•Ruto affirmed that he will deal firmly with impunity while discharging his duties as head of state.
•"Kenya can only be better if we become a country of the rule of law. Any other route leads to anarchy and confusion," Ruto said.
It was a moment of fun punctuated with smiles at State House, Nairobi, as the families of the six judges who were sworn in on Wednesday posed for pictures with president William Ruto.
It all began when Judge Joel Ngugi made a majestic walk to the designated photo area and stood adjacent to the president for, ostensibly, his photo of the year.
Unknown to him, the moment would not be for him alone.
His two sons stole the show after they confidently ran toward them. One of them stood next to the president and the other who donned a grey suit held his father's hand.
Dressed in a Maroon suit, the young man who stood next to the father smiled sheepishly as he looked at the camera with Ruto also smiling back.
The move threw the ceremony into a moment of laughter briefly.
The photo session was no longer for Ngugi and the President alone but for his family too.
“Perhaps we could get the whole family to come and pose for a picture,” the Master of Ceremony was heard saying as Ngungi’s wife and daughter went for the photo session too.

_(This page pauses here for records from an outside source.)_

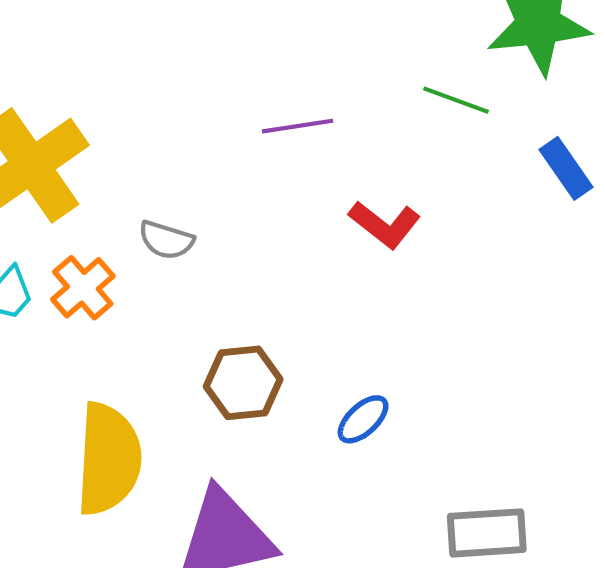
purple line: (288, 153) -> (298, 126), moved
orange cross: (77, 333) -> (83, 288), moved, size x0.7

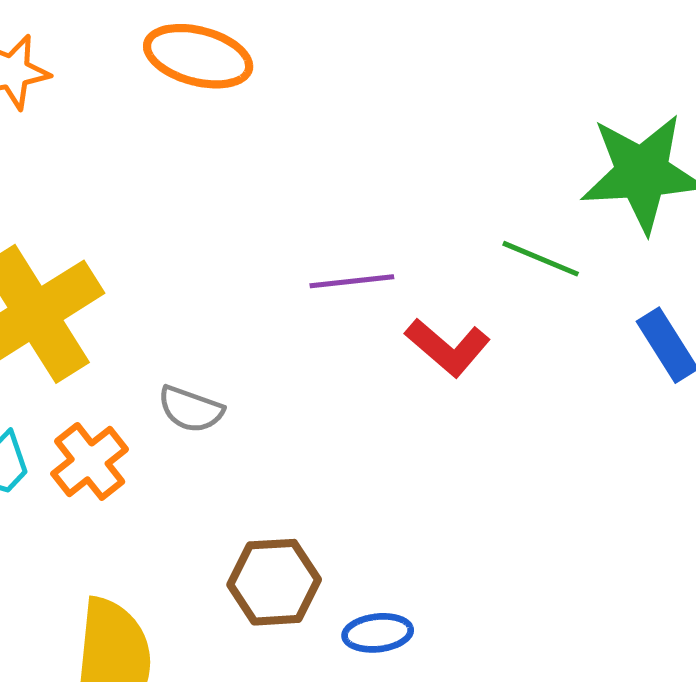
red L-shape: (385, 224) -> (448, 347), moved
blue ellipse: (363, 419) -> (378, 633), moved, turned 34

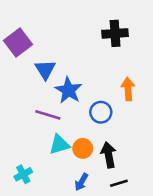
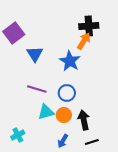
orange arrow: (128, 89) -> (84, 41), moved, turned 36
blue star: (68, 90) -> (70, 61), moved
blue circle: (101, 112) -> (67, 93), moved

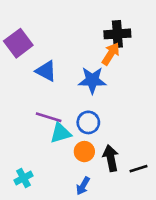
blue triangle: (35, 54) -> (46, 71), turned -30
blue star: (70, 61) -> (92, 80), turned -30
cyan triangle: (46, 112) -> (61, 133), moved
black line: (92, 142) -> (138, 169), moved

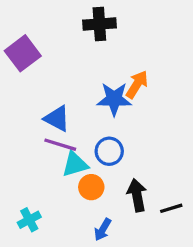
black cross: (117, 34) -> (99, 24), moved
orange arrow: (111, 54) -> (137, 84), moved
blue triangle: (46, 71) -> (57, 119), moved
orange circle: (84, 152) -> (91, 187), moved

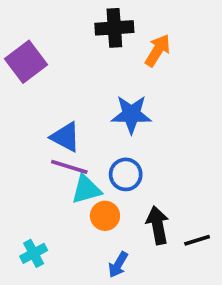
orange arrow: (137, 84) -> (158, 50), moved

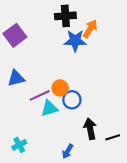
blue star: (131, 114) -> (75, 41), moved
blue triangle: (66, 137) -> (16, 78), moved, turned -42
purple line: (69, 167) -> (40, 95), turned -42
orange circle: (105, 216) -> (60, 88), moved

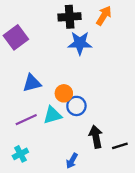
orange arrow: (90, 29) -> (104, 16), moved
blue triangle: (16, 78) -> (32, 83), moved
purple line: (40, 95) -> (26, 120), moved

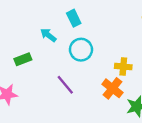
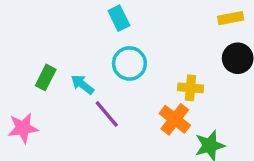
cyan arrow: (48, 35) -> (82, 84), moved
green rectangle: (23, 59) -> (46, 77), turned -42

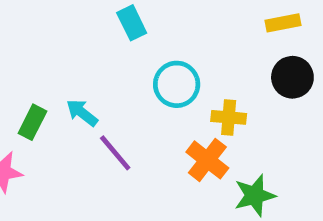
cyan circle: (129, 63) -> (177, 84), moved
green rectangle: (46, 77) -> (32, 122), moved

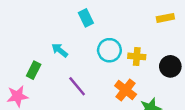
black circle: (292, 77) -> (170, 66), moved
cyan arrow: (82, 113) -> (60, 50), moved
yellow cross: (229, 117) -> (137, 56), moved

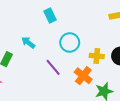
yellow cross: (137, 56) -> (97, 56), moved
purple line: (77, 86) -> (53, 67), moved

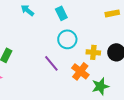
cyan rectangle: (50, 16) -> (61, 13), moved
cyan arrow: (28, 42) -> (27, 10), moved

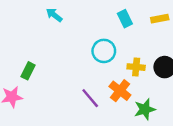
cyan rectangle: (61, 13) -> (125, 19), moved
purple line: (51, 63) -> (90, 98), moved

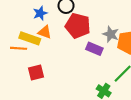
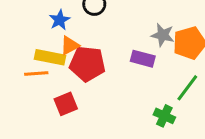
red pentagon: (78, 26) -> (87, 64), moved
orange triangle: (45, 32) -> (70, 46), turned -40

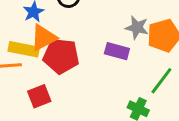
orange triangle: (70, 46) -> (43, 38), size x1.4

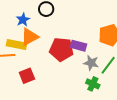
gray star: (137, 28) -> (91, 63), moved
red pentagon: (61, 56) -> (61, 49), moved

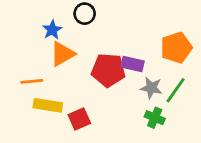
yellow rectangle: (17, 45) -> (48, 105), moved
red square: (27, 76) -> (79, 119), moved

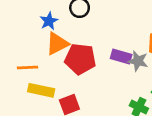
red pentagon: (108, 70) -> (80, 59), moved
gray star: (151, 88) -> (138, 61), moved

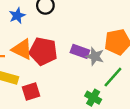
orange triangle: (57, 44) -> (22, 49), moved, turned 50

In consequence, the Master of Ceremony had to allow the families of other judges to also come in for the photo session.
During the Photo session, Judge George Odunga was called in and could also not contain his happiness as his family came forward to take a picture with the president.
This was followed by other judges who include; Korir Kipyegon, Muchelule Otsyula, Makori Evans and Elizabeth Omange.
The judges all went to State House with their families to the swearing function that was also attended by Chief Justice Martha Koome, her deputy Philomena Mwilu and former Chief Justice David Maraga.
After the swearing-in ceremony, the President said that there will be no room for impunity in his government.
Ruto affirmed that he will deal firmly with impunity while discharging his duties as head of state.
"Kenya can only be better if we become a country of the rule of law. Any other route leads to anarchy and confusion," Ruto said.
“It is the rule of law not the rule of man, that is the bare minimum that will make us a respected member of the international community and a society that is at peace with itself.”
The President said all Kenyans, regardless of their social status, are equal before the law.